Culturally, my life is zinging along - hope yours is likewise.
Yesterday I bought the
The Suspicions of Mr Whicher by Kate Summerscale at Paddington station so I could read it on the train to Bath. It's fantastic, very well-written and gripping. It's a real-life murder mystery set in 1860 and begins with Mr Whicher taking a Great Western train from Paddington so it felt like quite a
site specific reading experience. I was heartened to see that, according to the
calculations used by KS, train fares are
not relatively much more expensive than they were in those days. It cost Mr Whicher 9s.4d (about £30) to get to Trowbridge from London in July 1860 whereas yesterday Lauren and I got to Bath and back for £53 for the two of us.
I love books. Reading is my favourite of all cultural/artistic/literary forms. I often think about it so I will have my answer ready in case some mischievous genie or sprite should swoop down and ask me to choose one to keep on behalf of all mankind, forever.

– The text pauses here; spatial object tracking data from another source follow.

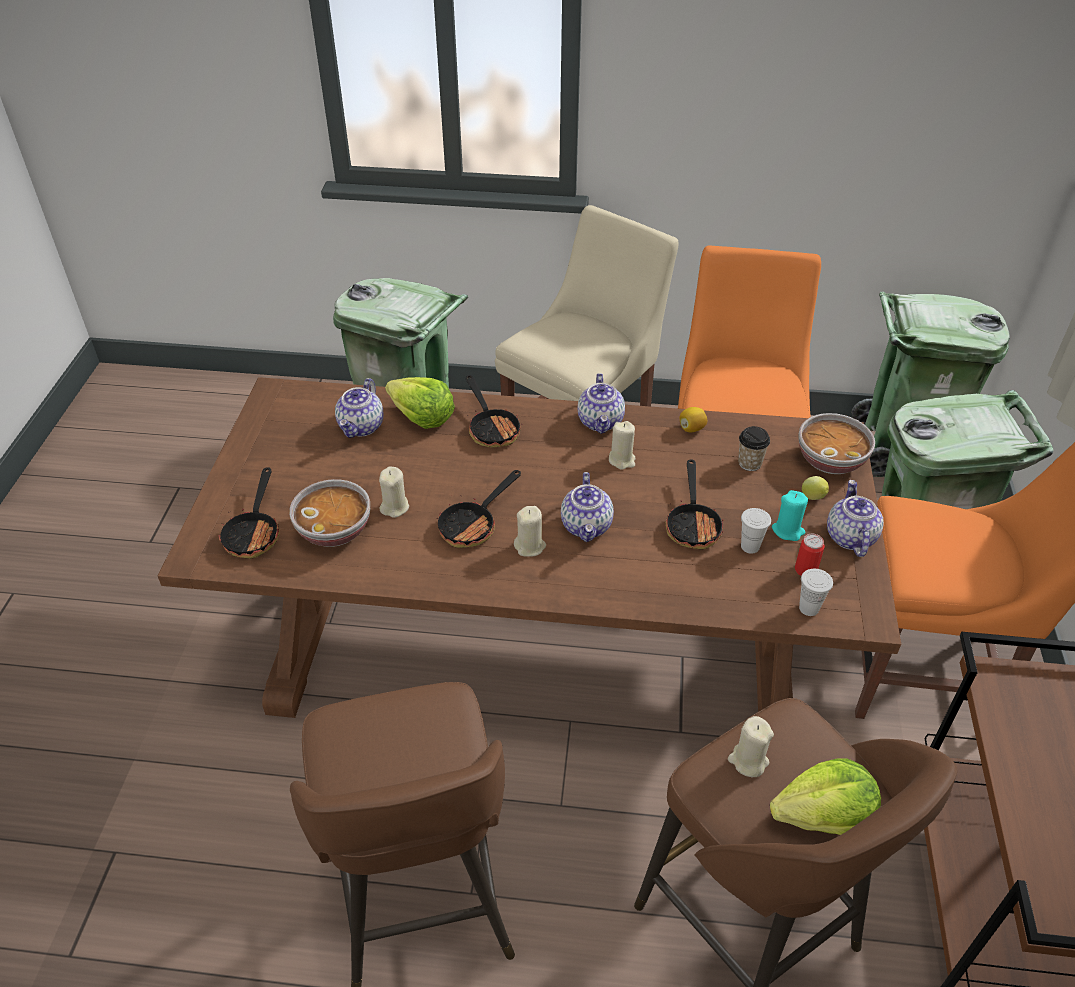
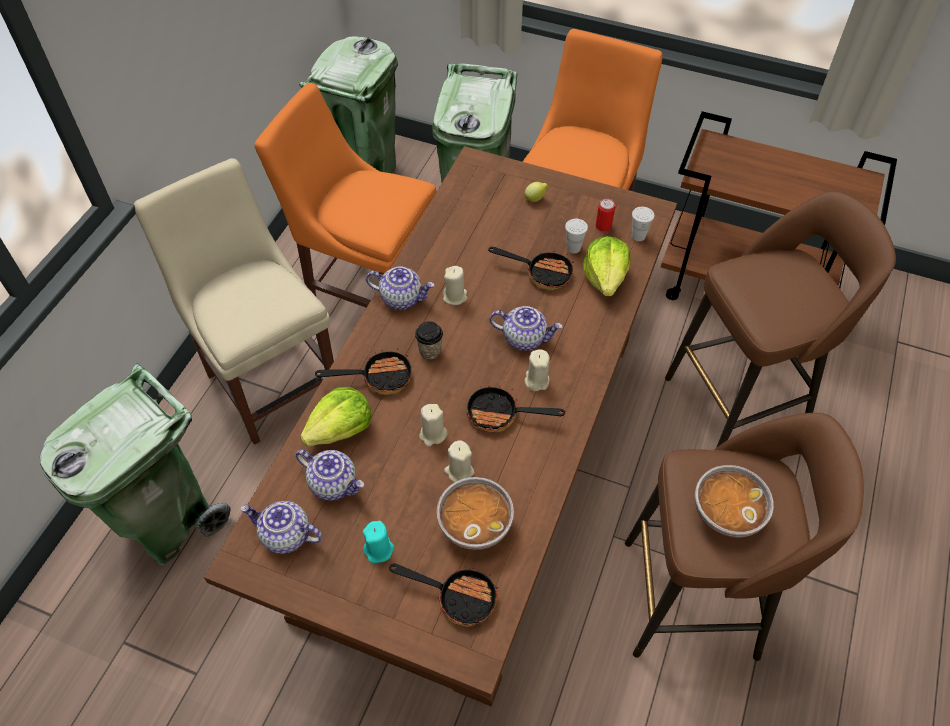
camera: 75 degrees left, 10 degrees up
frying pan [437,470,521,548] -> frying pan turned 135 degrees clockwise [466,386,565,432]
lemon [680,407,707,432] -> none
beige candle [728,716,774,777] -> beige candle moved to [419,404,448,447]
cup [738,426,770,471] -> cup moved to [415,321,443,360]
lettuce [770,758,881,835] -> lettuce moved to [583,236,631,296]
turquoise candle [772,490,808,541] -> turquoise candle moved to [363,520,394,563]
bowl [798,413,875,474] -> bowl moved to [695,465,774,538]
teapot [827,480,884,557] -> teapot moved to [240,501,322,554]

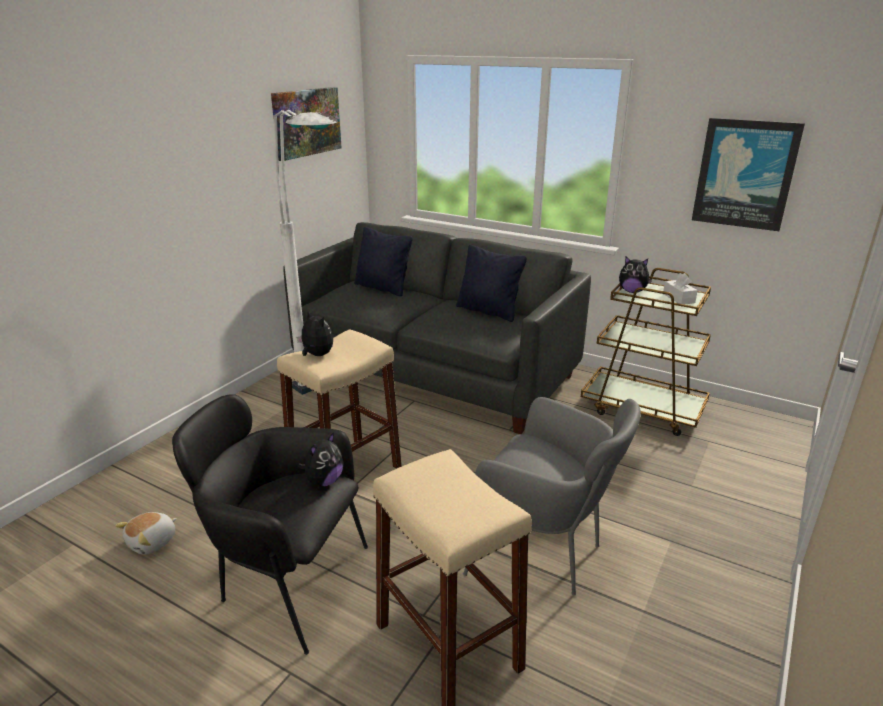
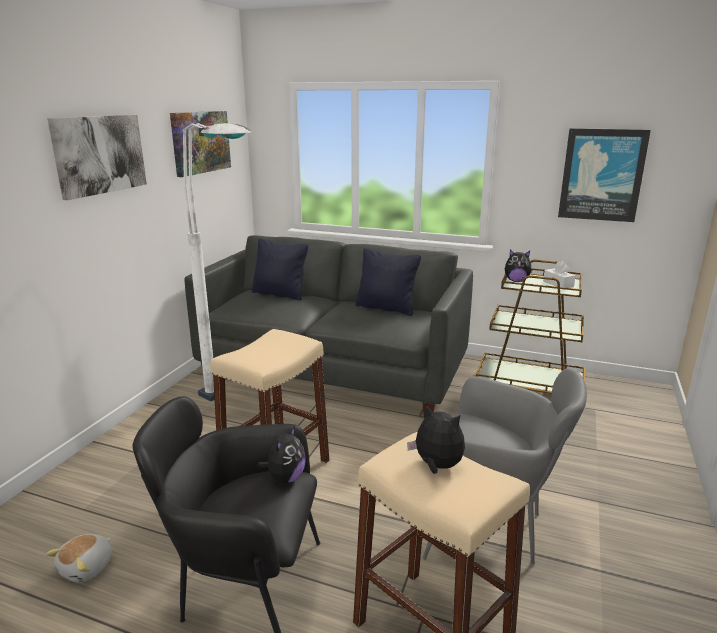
camera: 10 degrees left, 5 degrees down
plush toy [297,310,333,356] -> plush toy moved to [407,404,465,474]
none -> picture [47,115,147,200]

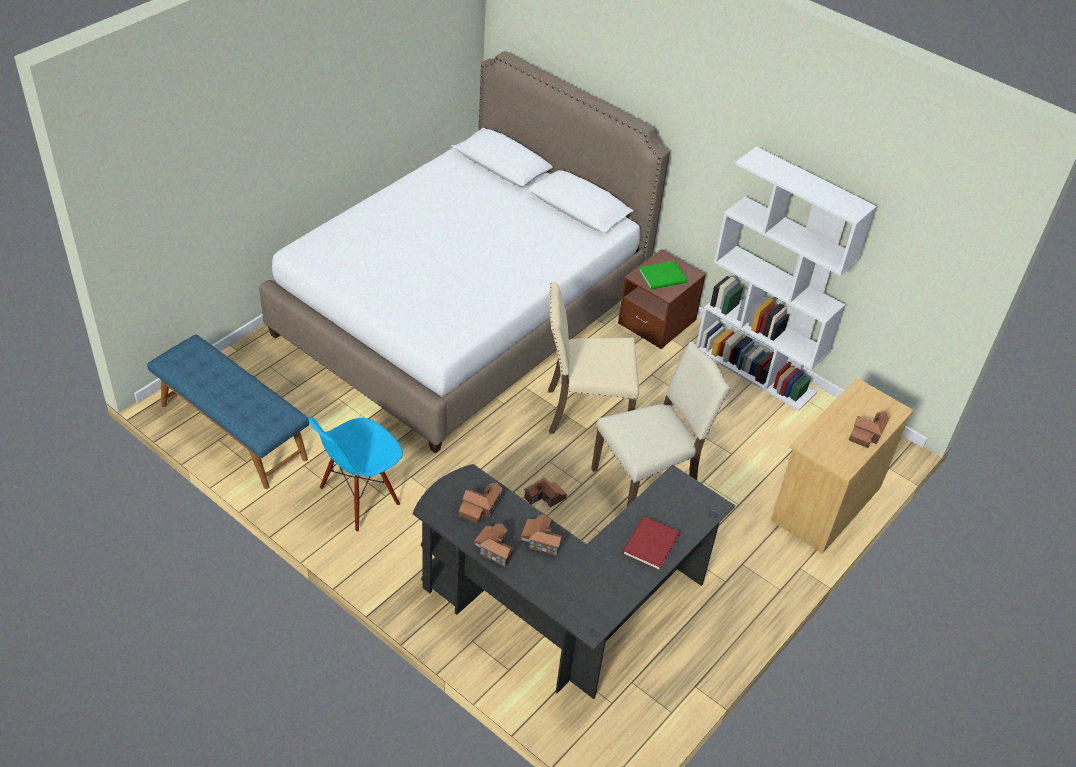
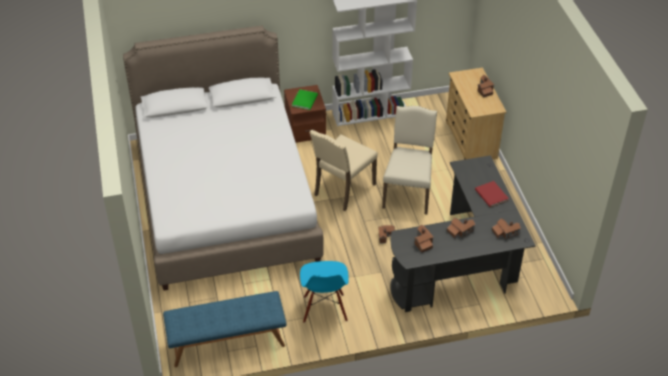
camera: 50 degrees left, 0 degrees up
toy house [474,523,514,567] -> toy house moved to [492,218,521,239]

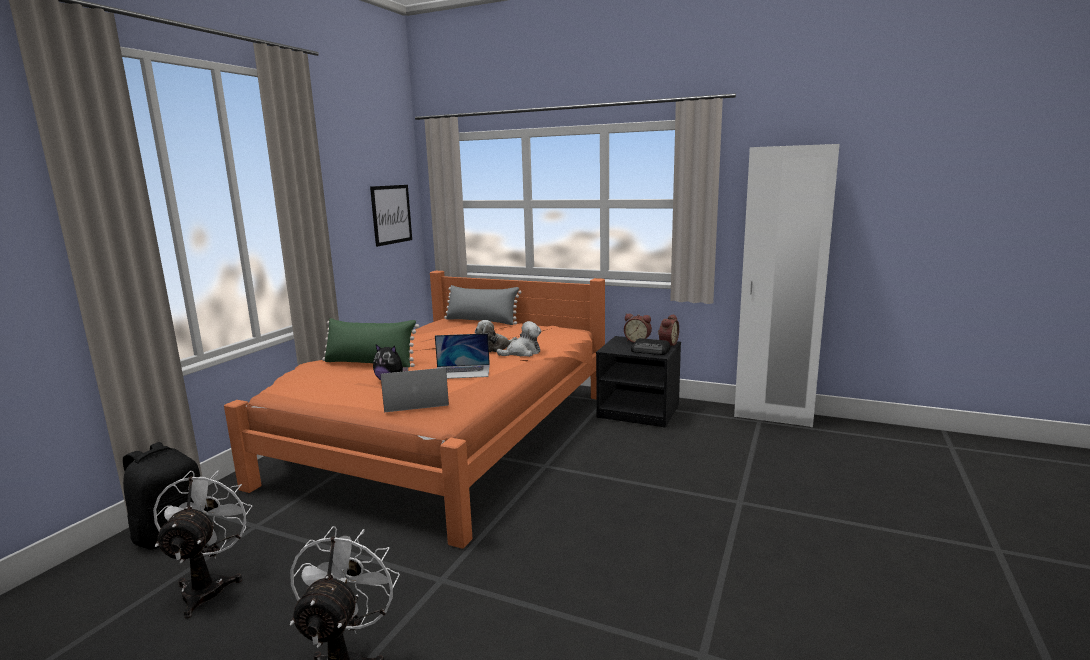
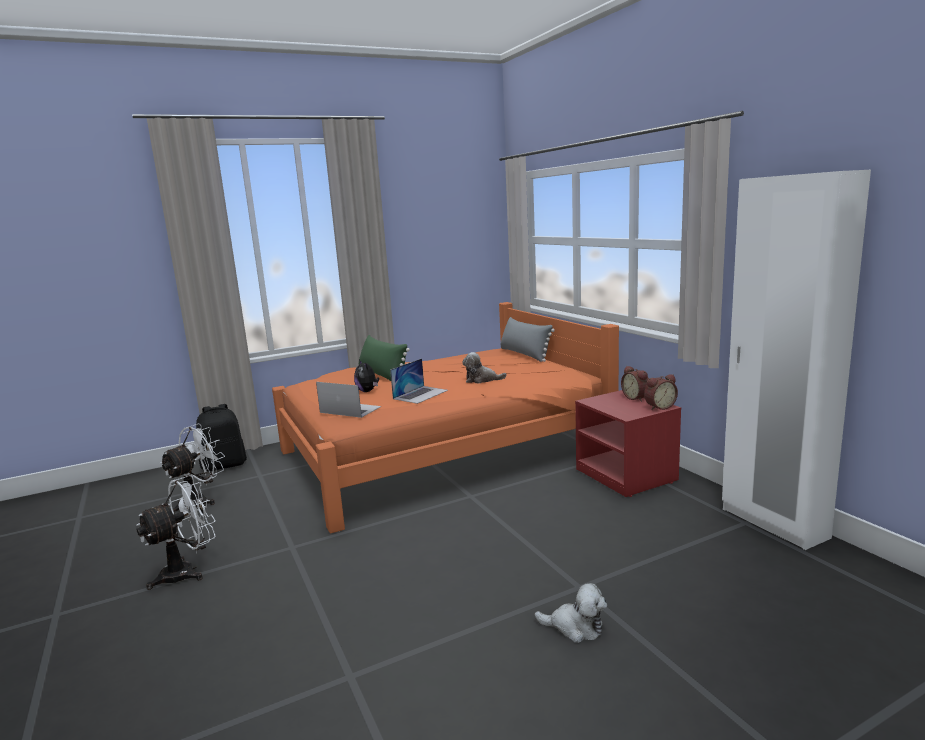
camera: 40 degrees right, 0 degrees up
picture [370,185,412,247] -> none
laptop [435,333,490,379] -> laptop turned 90 degrees counterclockwise [390,359,448,404]
plush toy [496,321,542,357] -> plush toy moved to [534,583,607,643]
black nightstand [596,336,681,428] -> red nightstand [575,390,681,497]
radio [631,338,671,355] -> none

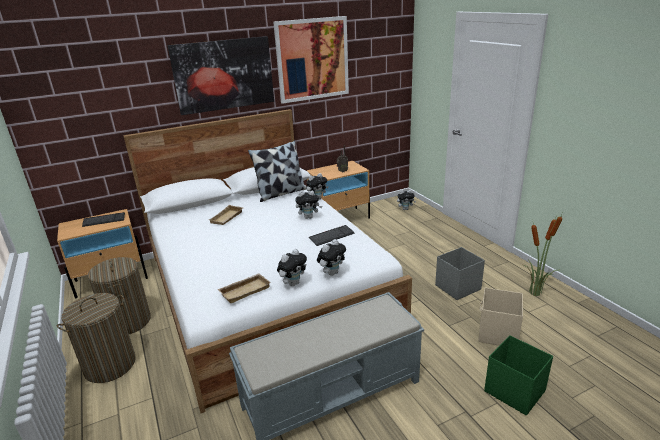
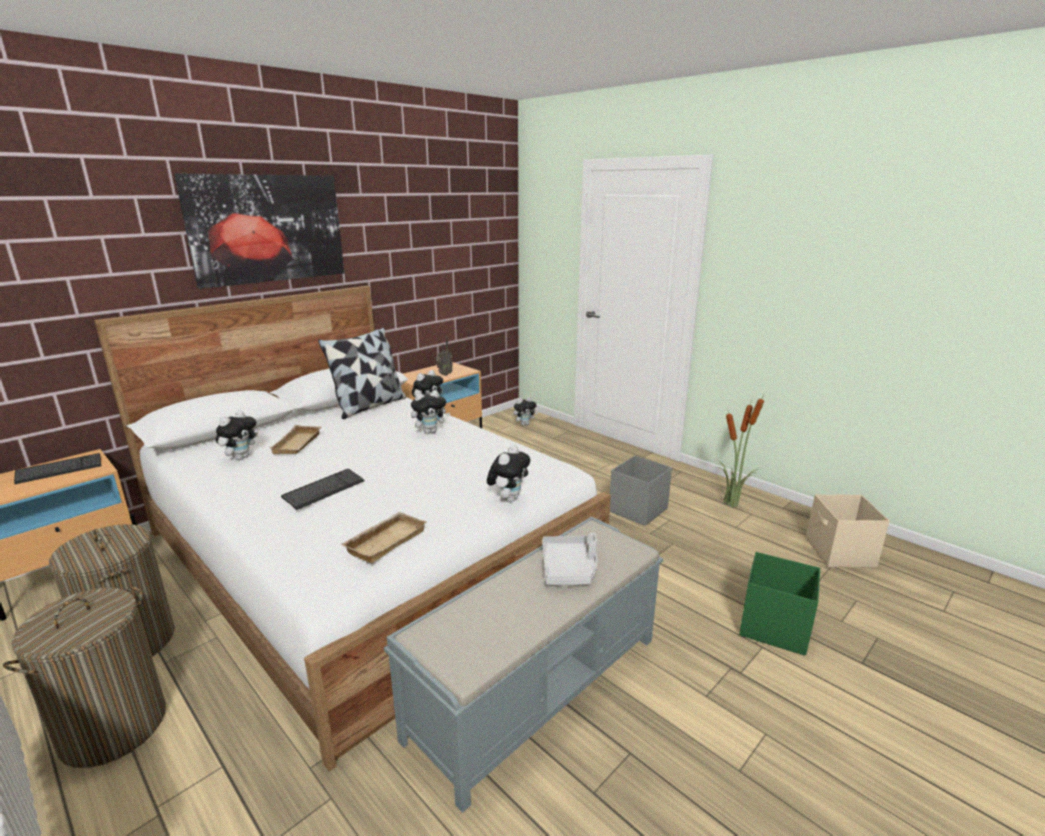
camera: 20 degrees left, 5 degrees down
picture [273,16,349,104] -> none
plush toy [277,249,307,286] -> plush toy moved to [216,411,258,460]
keyboard [309,225,355,246] -> keyboard moved to [281,469,365,510]
beige storage box [478,287,523,346] -> beige storage box moved to [806,494,890,568]
none -> grey tray [542,533,597,585]

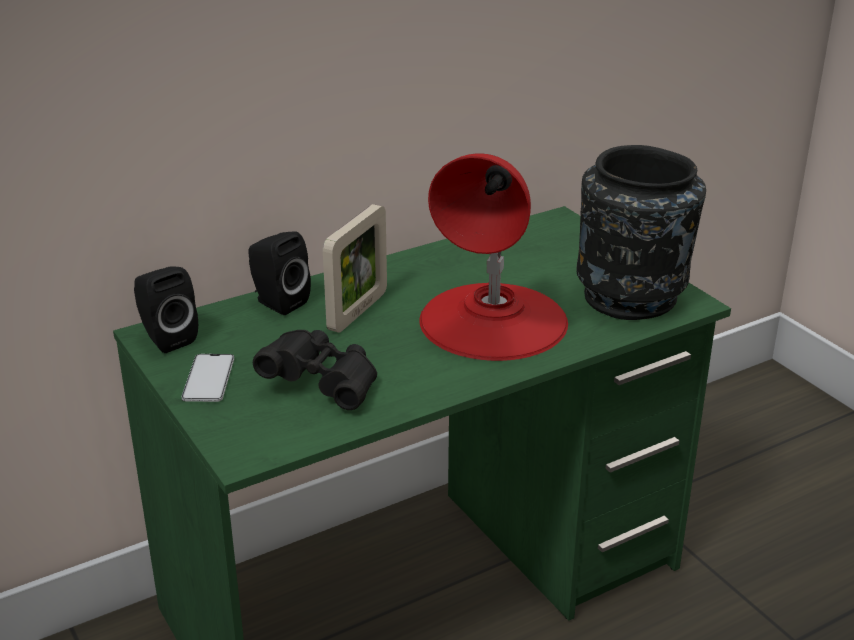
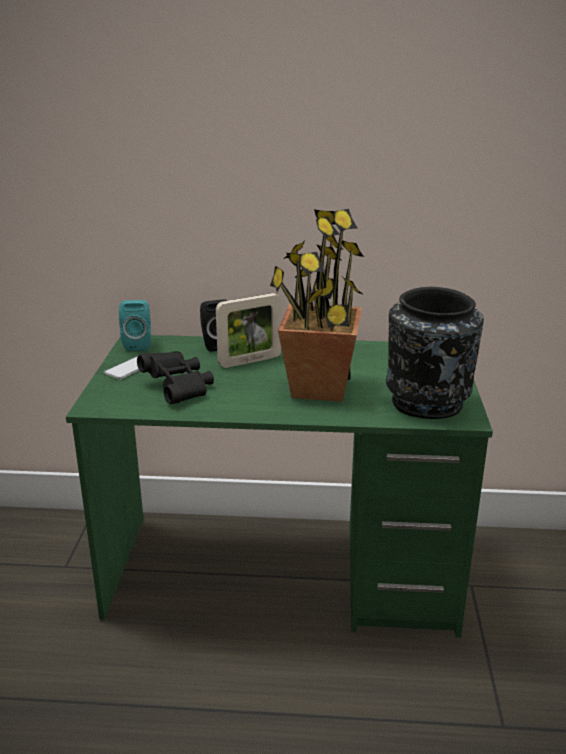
camera: 35 degrees right, 5 degrees down
black speaker [134,266,198,353] -> turquoise speaker [119,300,151,351]
red table lamp [419,153,568,361] -> potted plant [270,209,364,402]

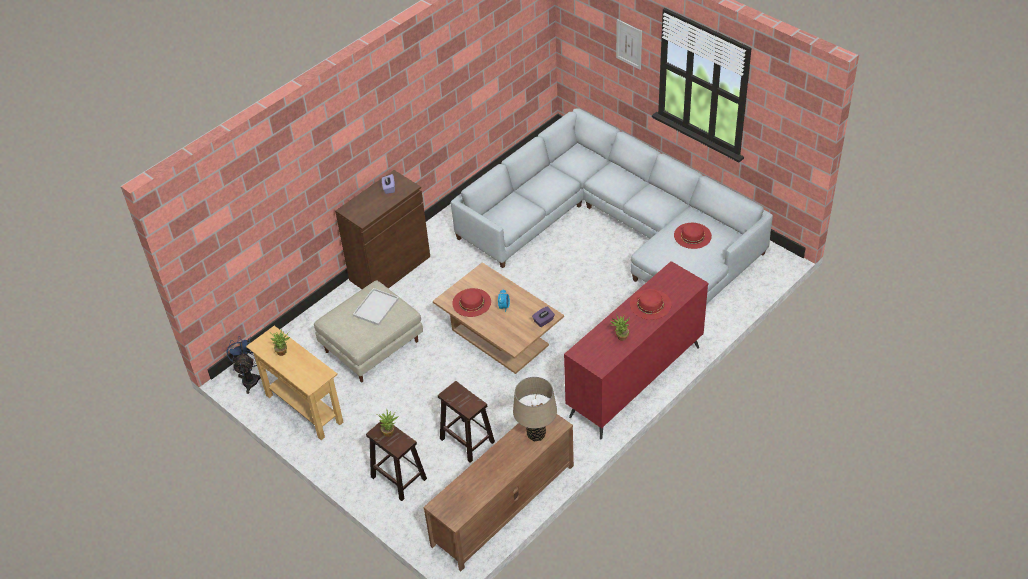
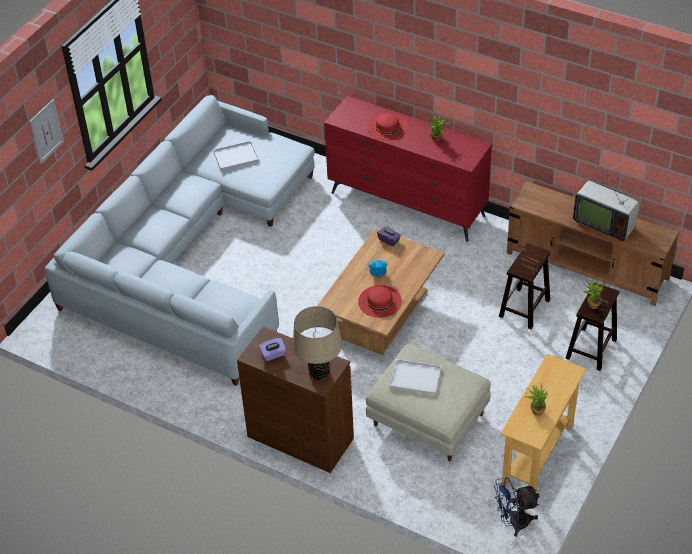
camera: 105 degrees left, 0 degrees up
beige table lamp [513,377,557,441] -> beige table lamp moved to [293,306,342,380]
red hat [674,223,712,249] -> white tray [213,141,259,171]
none -> television [573,174,641,242]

Currently, I'm helping a friend who has written a novel in Farsi and is translating it into English, one page at a time. She does the literal translation and then we look at ways to improve the text to make it more idiomatic. She writes well and it's an interesting (and very sad), mostly autobiographical story. It's intriguing to read what she has written in short bites like this. Normally I gorge on a book, staying up all night to read it if I possibly can. I used to travel to New York quite a bit. My favourite length of book is one that can be comfortably read from start to finish on a New York plane ride - about 65,000 words or so, which allows time for settling in to one's seat, watching the safety demonstration, dining, visiting the toilet, reflecting on what one has read, etc. Anyway, I'm waiting impatiently for the next instalment of my friend's novel. The last page she sent me ended with the almighty cliff-hanger, 'I was...'
The reason I went to Bath was to see Tom Sapsford in
Regina, a fantastic dance performance about Elizabeth I, incorporating poetry and text from the period. I know it's the fashion these days to include a bit of video in a stage performance but in the shows I have seen, this mostly involves projecting a moving image on to a back wall and leaving it at that. Tom (working with
KMA) found a number of innovative ways of incorporating the video into the performance and I have never seen anything like it. The show was extraordinary, clever, muscular and beautiful. I hope it will come to London but Tom is busy with other things and says the next performance will probably not be until the autumn, in Glasgow.
I have known Tom for about 12 or 13 years and I've seen most of the pieces he has choreographed and many of the shows he has performed in, including his last performance with the Royal Ballet, which was in Swan Lake. Apparently it's traditional to mark the farewell performance by doing something wacky like wearing a false mustache but he snuck in among the female corps de ballet in a tutu and danced en pointe. Still, that's nothing compared to some of the shows he's been in for Michael Clark. I have seen Michael Clark's mother on stage in her underwear and MC performing with a toilet seat around his neck.
Finally - and notwithstanding my introduction to the ballet avant-garde through my friendship with Tom - last weekend I realised I had reached that point in my life when I would like to take part in the
RSPB's birdwatch. This involves looking into the garden for an hour and counting the number and species of birds seen there, and then sending the results off to the RSPB for a census.
Naturally, the only reason I wanted to take part is because we have had lots of lovely birds in the garden recently (
if the same blue tit comes back to your garden ten times, that doesn't count as ten blue tits, the RSPB admonishes gently). Yes, yes. I know. But we put out delicious nuts and seeds in dispensers and we freshen up the water in the bird bath every day and we get jays and bluetits and starlings as well as robins, wrens, sparrows, blackbirds and pigeons. I wouldn't be surprised if we didn't also get chiffchaffs and rare goldcrests and rarer snow finches, although I can't be sure about that as we didn't do the bird watch - there was no point.
You see, when the time came to participate, we found that
someone had tipped the sunflower seeds out of the squirrel-proof seed cylinder and unhooked the squirrel-proof nut dispenser from the washing line (we no longer hang it from the apple tree, that doesn't last five minutes) and chased the metal ball up and down the garden and prized the top off it, and then eaten or buried all the nuts. The garden was now remarkably bird free, although I could hear that the pigeons were still up on the roof and the robins and the sparrows still visited occasionally to use the bird bath.
I sent Jessie out to investigate and she did a bit of digging and sniffed up and down the garden and then came in and wrote up her notes in a series of muddy paw prints on the kitchen floor. I think she had her suspicions. But I'm afraid I didn't do the birdwatch. Why enter something, even an RSPB birdwatch, knowing you are not going to get very good results? Don't answer that.